Who faces poor urologic surgery outcomes?
Black children and those undergoing bladder or urinary diversions suffer the most pediatric urologic surgery complications, according to a new study published in Pediatrics. The researchers sought to understand in what circumstances and in what populations most urologic complications occur in an effort to advance quality improvement.
Quality improvement is an ongoing effort across healthcare, especially since the passage of the Affordable Care Act and the connection of reimbursements to quality care. Clinicians have been tasked with finding ways to reduce complications, but also to identify risk factors that can lead to adverse events. Race has been identified in a number of studies as a factor in a variety of medical conditions, and is an important risk factor in surgical readmission rates, complications, and morbidity.
In this study, data collected through the National Surgical Quality Improvement Program–Pediatrics (NSQIP-P) on nearly 115,000 national pediatric urology cases from more than 50 hospitals between 2012 and 2013 was analyzed to review 30-day postoperative complications.
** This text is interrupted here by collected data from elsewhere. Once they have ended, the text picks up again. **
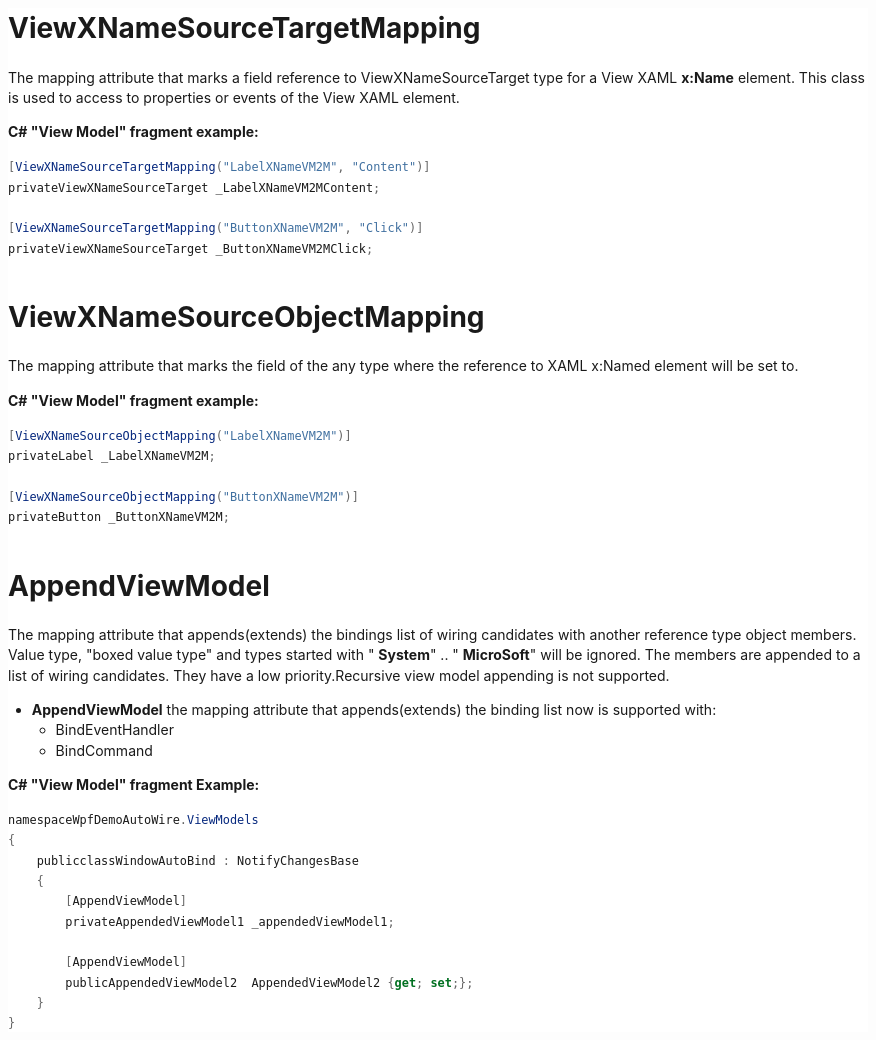 #  **ViewXNameSourceTargetMapping**

The mapping attribute that marks a field reference to ViewXNameSourceTarget type for a View XAML **x:Name** element. This class is used to access to properties or events of the View XAML element.

**C# "View Model" fragment example:**

``` c#
[ViewXNameSourceTargetMapping("LabelXNameVM2M", "Content")]
privateViewXNameSourceTarget _LabelXNameVM2MContent;

[ViewXNameSourceTargetMapping("ButtonXNameVM2M", "Click")]
privateViewXNameSourceTarget _ButtonXNameVM2MClick;
```

# **ViewXNameSourceObjectMapping**

The mapping attribute that marks the field of the any type where the reference to XAML x:Named element will be set to.

**C# "View Model" fragment example:**
``` c#
[ViewXNameSourceObjectMapping("LabelXNameVM2M")]
privateLabel _LabelXNameVM2M;

[ViewXNameSourceObjectMapping("ButtonXNameVM2M")]
privateButton _ButtonXNameVM2M;
```

#  **AppendViewModel**

The mapping attribute that appends(extends) the bindings list of wiring candidates with another reference type object members. Value type, "boxed value type" and types started with " **System**" .. " **MicroSoft**" will be ignored. The members are appended to a list of wiring candidates. They have a low priority.Recursive view model appending is not supported.

- **AppendViewModel** the mapping attribute that appends(extends) the binding list now is supported with:
  - BindEventHandler
  - BindCommand
  

**C# "View Model" fragment Example:**

``` c#
namespaceWpfDemoAutoWire.ViewModels
{
    publicclassWindowAutoBind : NotifyChangesBase
    {
        [AppendViewModel]
        privateAppendedViewModel1 _appendedViewModel1;

        [AppendViewModel]
        publicAppendedViewModel2  AppendedViewModel2 {get; set;};
    }
}
```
The analysis considered preoperative, intraoperative, and postoperative factors, as well as mortality and morbidity outcomes in both inpatient and outpatient cases. Included in the consideration of complications were surgical site infection (SSI), pneumonia, reintubation, renal insufficiency, urinary tract infection, venous thrombotic events, neurologic problems, graft failure, cardiac arrest, transfusion, sepsis, central line-associated bloodstream infection (CLABSI), unplanned readmission, and unplanned reoperation.
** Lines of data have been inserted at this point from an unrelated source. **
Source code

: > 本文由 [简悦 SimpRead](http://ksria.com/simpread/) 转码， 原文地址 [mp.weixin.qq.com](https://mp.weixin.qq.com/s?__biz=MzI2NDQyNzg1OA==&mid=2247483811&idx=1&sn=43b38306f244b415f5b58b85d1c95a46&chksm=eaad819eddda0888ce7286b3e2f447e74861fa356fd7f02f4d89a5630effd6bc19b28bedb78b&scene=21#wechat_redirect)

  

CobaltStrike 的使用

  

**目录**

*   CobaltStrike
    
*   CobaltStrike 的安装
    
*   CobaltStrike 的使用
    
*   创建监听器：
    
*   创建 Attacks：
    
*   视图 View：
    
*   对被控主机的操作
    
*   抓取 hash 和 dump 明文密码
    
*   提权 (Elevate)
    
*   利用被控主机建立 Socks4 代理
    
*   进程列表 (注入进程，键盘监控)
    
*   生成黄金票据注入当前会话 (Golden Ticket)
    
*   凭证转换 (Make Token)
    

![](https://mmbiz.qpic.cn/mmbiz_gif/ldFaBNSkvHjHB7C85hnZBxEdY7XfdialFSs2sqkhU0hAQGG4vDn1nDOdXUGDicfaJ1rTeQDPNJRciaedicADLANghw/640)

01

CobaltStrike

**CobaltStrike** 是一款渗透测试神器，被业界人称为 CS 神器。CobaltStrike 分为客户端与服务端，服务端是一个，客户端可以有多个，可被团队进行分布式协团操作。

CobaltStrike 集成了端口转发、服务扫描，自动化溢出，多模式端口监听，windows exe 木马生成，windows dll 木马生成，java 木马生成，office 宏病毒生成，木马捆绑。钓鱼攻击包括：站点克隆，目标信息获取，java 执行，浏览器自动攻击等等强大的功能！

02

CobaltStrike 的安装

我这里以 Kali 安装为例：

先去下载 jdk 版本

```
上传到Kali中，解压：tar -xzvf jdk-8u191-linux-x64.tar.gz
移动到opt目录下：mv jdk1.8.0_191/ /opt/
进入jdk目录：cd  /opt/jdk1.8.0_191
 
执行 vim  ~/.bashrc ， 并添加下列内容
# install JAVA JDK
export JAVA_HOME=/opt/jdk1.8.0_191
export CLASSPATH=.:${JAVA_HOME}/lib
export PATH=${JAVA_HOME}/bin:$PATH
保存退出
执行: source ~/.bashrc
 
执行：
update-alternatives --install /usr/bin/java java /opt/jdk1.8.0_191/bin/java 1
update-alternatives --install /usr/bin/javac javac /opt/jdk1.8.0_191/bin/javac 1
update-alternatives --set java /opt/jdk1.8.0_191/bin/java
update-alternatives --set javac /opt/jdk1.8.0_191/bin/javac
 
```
Patients were split into groups of non-Hispanic whites, non-Hispanic blacks, and “other” races, which included Hispanics, Asians, American Indians, and more. The analysis revealed that the overall complication rate of pediatric urologic surgeries was 5.9%. Bladder and urinary diversion accounted for the highest rates of 30-day complication, at 23% and 22%, respectively. Researchers also found that non-Hispanic black children and those undergoing renal and ureteral procedures had higher odds of having complications.
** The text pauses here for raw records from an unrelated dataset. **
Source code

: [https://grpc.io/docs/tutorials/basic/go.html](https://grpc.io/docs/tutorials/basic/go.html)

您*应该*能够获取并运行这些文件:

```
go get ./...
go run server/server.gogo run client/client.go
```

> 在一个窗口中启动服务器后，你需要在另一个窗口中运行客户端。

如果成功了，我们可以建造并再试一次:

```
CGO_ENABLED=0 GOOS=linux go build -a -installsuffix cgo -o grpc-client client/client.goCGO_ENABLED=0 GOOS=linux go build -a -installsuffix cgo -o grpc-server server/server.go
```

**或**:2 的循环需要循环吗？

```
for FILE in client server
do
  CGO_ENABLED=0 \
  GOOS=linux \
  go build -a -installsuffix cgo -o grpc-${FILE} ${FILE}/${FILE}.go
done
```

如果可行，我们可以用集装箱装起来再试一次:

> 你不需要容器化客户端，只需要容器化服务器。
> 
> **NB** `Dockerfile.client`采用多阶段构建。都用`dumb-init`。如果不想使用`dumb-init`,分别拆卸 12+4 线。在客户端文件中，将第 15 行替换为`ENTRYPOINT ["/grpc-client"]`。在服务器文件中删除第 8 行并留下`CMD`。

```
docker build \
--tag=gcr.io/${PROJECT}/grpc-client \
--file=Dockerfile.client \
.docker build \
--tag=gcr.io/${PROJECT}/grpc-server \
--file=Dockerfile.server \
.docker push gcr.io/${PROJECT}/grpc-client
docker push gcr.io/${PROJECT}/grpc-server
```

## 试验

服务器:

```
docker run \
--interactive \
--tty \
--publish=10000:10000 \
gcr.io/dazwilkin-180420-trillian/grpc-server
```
Non-Hispanic black children had a 34% greater chance of experiencing 30-day complications than non-Hispanic white children. Non-Hispanic black children also had a 53% higher chance of experiencing a hospital-acquired infection (HAI) in the postoperative period compared with non-Hispanic white children. Bladder and urinary diversions also were associated with higher HAI rates compared with testicular procedures.
“The public health implications of possible racial disparities in pediatric urologic complications certainly warrant additional exploration,” the researchers note. “One possible explanation is that black children may be more likely to receive care at hospitals with fewer resources, which may drive the association between race and outcomes.”